#### Lesetext:
Freier Autor Geschichte

„Entsetzliches Bombardement, das über menschliche Kräfte geht ... Die Leute sind vor Schrecken sinnlos geworden ... Eine beispiellose Schlächterei. Ein entsetzliches Blutbad. Blut fließt überall, und rings im Kreise liegen die Toten und Stücke von Leichen, so dass ...“ An dieser Stelle seiner Eintragung bricht das Tagebuch ab, der Mann war gefallen, ein Subalternoffizier des k.u.k.-Infanterieregiments Nr. 46, das im Juli 1915 die österreichische Alpenfront gegen Italien halten sollte.

Als Italien, seit 1882 Partner Österreichs und Deutschlands im Dreibund, im Mai 1915 ins Lager der Entente wechselte, sprach man in Wien von einem „Treuebruch, dessen die Geschichte nicht kennt“. Obwohl er seit Monaten abzusehen gewesen war, hatte das Habsburgerreich seine Verteidigungspositionen an der möglichen Südfront bewusst nicht verstärkt und Rom sogar erhebliche Zugeständnisse gemacht, um den Frontenwechsel zu vermeiden. Aber die Forderungen nach der Brennergrenze, Triest und Friaul wollte man doch nicht zugestehen. Italien aber hatte sich die weitreichende „Erfüllung der nationalen Aspirationen“ zum Ziel gesetzt. Am 23. Mai 1915 erklärte es Österreich den Krieg, Deutschland erst am 28. August 1916.

#### Schriftliche Aufgabe:
Schreibe aus dem Lesetext über Italiens Kriegseintritt 1915 den Abschnitt wortgetreu ab, der mit „Freier Autor Geschichte“ beginnt und mit „Italien halten sollte.“ endet.

#### Vorliegende Angaben:
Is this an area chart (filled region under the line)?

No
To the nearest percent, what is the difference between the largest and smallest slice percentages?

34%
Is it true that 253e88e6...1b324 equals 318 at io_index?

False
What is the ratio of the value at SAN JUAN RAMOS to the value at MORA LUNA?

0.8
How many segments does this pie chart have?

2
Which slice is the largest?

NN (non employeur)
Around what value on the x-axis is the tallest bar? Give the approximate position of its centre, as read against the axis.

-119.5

* * *

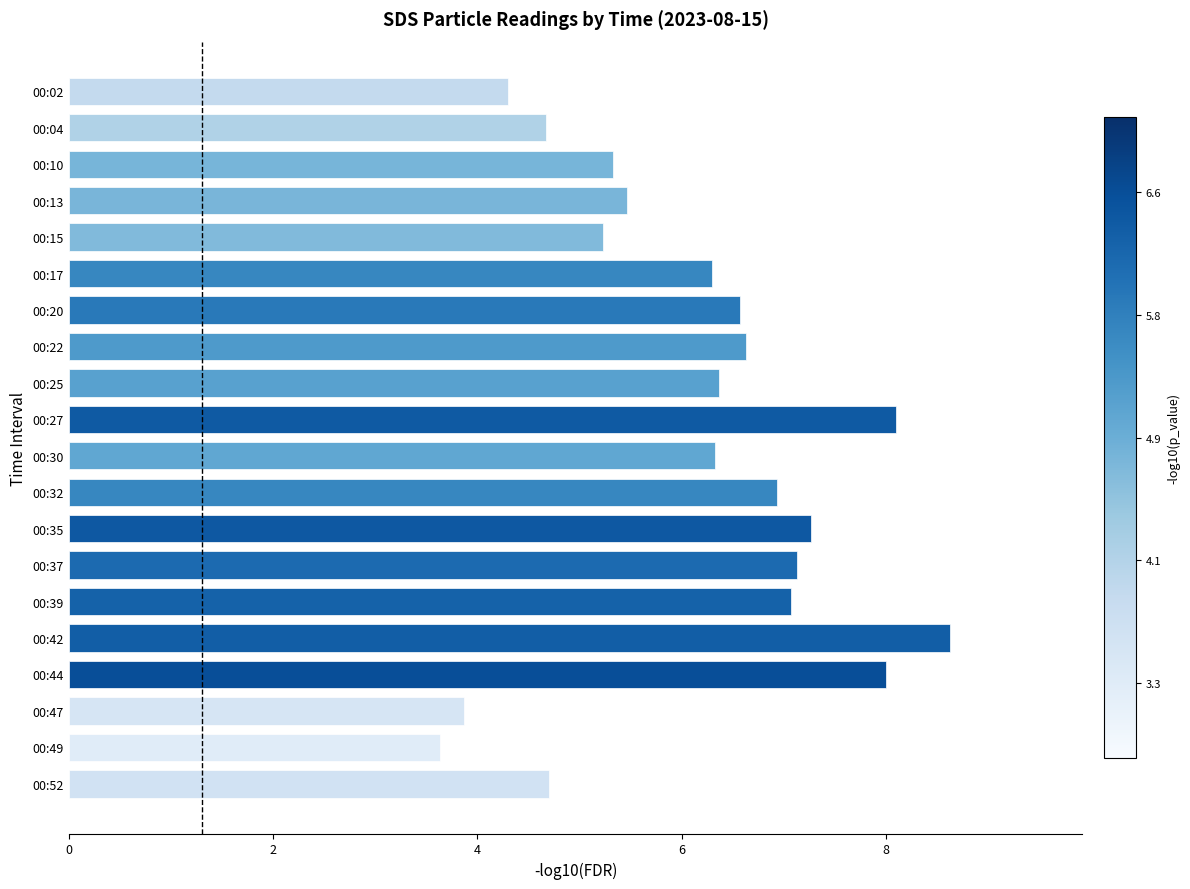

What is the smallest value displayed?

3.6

#### Erledigte Aufgabe:
Freier Autor Geschichte

„Entsetzliches Bombardement, das über menschliche Kräfte geht ... Die Leute sind vor Schrecken sinnlos geworden ... Eine beispiellose Schlächterei. Ein entsetzliches Blutbad. Blut fließt überall, und rings im Kreise liegen die Toten und Stücke von Leichen, so dass ...“ An dieser Stelle seiner Eintragung bricht das Tagebuch ab, der Mann war gefallen, ein Subalternoffizier des k.u.k.-Infanterieregiments Nr. 46, das im Juli 1915 die österreichische Alpenfront gegen Italien halten sollte.